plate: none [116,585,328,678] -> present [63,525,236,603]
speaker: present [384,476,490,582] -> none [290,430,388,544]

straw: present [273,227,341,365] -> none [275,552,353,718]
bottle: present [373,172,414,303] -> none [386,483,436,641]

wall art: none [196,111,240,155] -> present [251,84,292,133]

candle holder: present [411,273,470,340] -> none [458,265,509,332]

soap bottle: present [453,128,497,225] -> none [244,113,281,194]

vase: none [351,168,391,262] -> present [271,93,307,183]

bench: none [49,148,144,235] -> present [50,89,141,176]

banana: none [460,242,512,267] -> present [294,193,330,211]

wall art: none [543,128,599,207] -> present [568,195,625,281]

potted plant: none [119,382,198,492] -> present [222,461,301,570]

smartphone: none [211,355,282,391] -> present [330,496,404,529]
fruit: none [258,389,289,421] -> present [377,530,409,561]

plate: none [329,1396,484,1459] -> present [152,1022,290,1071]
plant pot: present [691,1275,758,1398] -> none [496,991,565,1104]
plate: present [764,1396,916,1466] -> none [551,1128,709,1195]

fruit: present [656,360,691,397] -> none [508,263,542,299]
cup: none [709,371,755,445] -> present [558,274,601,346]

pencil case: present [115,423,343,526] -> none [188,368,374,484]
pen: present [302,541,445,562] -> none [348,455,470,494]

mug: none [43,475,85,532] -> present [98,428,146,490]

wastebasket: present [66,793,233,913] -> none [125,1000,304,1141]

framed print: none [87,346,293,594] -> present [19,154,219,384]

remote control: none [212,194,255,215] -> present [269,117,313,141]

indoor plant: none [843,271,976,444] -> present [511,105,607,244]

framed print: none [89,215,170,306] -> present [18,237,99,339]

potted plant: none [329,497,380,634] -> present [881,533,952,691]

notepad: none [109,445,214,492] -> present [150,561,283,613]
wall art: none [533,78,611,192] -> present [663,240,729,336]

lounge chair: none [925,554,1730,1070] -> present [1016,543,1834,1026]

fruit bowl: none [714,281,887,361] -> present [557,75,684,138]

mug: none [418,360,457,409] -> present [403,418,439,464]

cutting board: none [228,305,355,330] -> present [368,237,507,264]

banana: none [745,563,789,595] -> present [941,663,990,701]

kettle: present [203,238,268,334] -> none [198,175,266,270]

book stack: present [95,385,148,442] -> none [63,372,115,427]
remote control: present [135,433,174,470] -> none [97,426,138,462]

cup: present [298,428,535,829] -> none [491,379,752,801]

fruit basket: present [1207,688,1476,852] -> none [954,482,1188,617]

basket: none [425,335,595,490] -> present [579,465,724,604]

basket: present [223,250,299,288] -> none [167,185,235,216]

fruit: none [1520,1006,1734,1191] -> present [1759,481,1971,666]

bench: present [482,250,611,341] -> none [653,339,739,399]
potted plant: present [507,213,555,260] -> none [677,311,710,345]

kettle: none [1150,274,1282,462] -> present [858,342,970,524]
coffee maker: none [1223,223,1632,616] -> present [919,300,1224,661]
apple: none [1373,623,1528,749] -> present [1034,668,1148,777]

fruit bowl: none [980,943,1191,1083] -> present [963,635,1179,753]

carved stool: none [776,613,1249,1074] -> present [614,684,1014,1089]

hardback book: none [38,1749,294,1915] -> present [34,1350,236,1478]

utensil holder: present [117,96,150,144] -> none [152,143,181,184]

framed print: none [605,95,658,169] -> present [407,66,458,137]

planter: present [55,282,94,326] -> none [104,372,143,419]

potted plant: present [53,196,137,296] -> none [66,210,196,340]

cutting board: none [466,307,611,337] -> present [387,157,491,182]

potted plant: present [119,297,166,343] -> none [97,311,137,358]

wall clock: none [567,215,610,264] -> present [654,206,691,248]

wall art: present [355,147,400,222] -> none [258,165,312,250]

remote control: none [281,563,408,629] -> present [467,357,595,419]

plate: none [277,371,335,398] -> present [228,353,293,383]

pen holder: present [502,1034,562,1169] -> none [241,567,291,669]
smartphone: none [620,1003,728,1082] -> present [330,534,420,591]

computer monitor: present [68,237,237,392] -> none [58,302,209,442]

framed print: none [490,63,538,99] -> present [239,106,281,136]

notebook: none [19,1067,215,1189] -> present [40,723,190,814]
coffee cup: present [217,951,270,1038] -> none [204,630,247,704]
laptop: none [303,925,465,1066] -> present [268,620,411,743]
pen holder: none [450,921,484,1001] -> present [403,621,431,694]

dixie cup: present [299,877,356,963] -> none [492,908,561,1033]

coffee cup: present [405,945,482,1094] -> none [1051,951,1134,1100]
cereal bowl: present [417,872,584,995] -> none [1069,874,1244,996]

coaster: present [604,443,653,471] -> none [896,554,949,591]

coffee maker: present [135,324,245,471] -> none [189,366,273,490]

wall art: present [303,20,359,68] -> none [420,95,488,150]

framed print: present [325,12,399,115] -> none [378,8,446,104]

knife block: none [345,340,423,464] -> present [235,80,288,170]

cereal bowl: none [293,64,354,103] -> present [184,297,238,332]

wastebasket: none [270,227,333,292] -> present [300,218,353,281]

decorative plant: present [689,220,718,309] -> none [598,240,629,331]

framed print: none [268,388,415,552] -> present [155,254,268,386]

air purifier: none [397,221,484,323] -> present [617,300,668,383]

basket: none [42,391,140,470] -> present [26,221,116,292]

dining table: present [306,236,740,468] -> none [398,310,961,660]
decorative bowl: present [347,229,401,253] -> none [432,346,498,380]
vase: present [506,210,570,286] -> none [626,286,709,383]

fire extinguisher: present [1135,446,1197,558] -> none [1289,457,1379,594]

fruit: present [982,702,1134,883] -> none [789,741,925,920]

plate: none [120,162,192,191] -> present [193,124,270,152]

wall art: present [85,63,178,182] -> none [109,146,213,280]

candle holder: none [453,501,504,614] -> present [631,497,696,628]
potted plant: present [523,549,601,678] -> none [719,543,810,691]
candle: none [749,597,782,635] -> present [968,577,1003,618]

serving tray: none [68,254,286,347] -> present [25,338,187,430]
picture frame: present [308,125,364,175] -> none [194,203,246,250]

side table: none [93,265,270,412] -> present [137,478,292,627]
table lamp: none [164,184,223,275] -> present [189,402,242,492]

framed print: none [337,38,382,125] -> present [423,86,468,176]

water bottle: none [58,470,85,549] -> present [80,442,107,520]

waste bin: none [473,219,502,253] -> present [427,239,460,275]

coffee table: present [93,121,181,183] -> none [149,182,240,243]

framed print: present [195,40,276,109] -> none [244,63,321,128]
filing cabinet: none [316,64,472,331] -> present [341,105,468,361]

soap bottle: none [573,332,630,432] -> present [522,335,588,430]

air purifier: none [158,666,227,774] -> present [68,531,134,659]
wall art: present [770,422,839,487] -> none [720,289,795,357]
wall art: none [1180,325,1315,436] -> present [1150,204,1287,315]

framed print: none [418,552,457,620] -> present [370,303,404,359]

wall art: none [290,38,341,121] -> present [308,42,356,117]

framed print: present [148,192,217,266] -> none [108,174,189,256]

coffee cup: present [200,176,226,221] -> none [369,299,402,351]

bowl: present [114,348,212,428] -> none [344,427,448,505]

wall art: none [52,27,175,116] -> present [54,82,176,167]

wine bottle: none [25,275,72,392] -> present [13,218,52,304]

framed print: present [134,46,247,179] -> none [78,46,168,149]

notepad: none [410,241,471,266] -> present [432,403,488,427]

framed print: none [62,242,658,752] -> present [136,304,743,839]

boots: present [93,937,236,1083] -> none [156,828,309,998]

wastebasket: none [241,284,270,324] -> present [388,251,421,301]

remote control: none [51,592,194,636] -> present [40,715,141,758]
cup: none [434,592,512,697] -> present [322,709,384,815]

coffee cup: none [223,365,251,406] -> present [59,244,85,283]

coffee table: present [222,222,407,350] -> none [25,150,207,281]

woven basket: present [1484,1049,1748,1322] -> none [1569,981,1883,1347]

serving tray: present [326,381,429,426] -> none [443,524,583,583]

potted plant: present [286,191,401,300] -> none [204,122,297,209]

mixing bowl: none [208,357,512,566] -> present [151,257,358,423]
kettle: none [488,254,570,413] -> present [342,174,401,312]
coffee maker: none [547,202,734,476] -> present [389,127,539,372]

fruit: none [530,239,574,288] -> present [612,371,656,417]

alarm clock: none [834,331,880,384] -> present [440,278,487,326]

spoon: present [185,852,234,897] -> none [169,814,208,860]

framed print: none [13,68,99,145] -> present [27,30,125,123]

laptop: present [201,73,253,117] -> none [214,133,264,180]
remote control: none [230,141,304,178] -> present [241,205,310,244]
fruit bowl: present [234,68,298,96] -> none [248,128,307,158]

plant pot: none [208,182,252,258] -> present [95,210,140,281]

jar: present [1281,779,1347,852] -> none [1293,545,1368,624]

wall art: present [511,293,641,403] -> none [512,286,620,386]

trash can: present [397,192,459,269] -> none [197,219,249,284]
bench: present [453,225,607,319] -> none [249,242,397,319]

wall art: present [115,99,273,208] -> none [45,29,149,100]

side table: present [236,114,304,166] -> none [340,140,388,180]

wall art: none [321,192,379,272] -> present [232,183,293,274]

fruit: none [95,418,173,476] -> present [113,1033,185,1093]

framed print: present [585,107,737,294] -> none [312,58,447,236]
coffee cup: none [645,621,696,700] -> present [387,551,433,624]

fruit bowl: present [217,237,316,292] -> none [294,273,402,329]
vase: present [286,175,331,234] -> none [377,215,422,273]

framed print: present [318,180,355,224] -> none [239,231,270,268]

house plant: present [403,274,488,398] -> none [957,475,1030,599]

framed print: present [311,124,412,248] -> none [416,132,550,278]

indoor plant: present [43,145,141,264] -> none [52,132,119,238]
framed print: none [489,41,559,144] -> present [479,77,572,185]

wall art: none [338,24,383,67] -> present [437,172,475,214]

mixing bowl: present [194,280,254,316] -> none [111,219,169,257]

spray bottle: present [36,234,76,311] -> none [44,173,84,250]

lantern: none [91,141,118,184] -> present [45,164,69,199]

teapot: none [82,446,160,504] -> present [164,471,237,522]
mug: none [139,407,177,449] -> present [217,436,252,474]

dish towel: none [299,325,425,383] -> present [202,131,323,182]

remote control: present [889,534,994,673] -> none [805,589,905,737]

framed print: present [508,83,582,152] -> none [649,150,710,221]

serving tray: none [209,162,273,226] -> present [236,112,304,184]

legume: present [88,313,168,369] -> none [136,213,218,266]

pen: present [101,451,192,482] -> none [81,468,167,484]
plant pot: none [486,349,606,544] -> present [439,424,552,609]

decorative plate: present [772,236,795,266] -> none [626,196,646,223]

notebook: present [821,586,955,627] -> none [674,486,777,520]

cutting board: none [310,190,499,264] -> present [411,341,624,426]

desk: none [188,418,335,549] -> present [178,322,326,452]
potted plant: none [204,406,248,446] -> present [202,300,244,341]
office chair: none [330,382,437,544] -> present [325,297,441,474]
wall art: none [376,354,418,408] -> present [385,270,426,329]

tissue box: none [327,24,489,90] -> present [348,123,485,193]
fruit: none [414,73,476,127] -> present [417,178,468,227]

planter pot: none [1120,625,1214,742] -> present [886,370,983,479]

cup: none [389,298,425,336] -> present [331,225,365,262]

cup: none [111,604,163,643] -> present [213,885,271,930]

Your objective:
Word for word, restate the entries from the first line to the line that has "soap bottle: present", both included, and nothing else.

Answer below:
plate: none [116,585,328,678] -> present [63,525,236,603]
speaker: present [384,476,490,582] -> none [290,430,388,544]

straw: present [273,227,341,365] -> none [275,552,353,718]
bottle: present [373,172,414,303] -> none [386,483,436,641]

wall art: none [196,111,240,155] -> present [251,84,292,133]

candle holder: present [411,273,470,340] -> none [458,265,509,332]

soap bottle: present [453,128,497,225] -> none [244,113,281,194]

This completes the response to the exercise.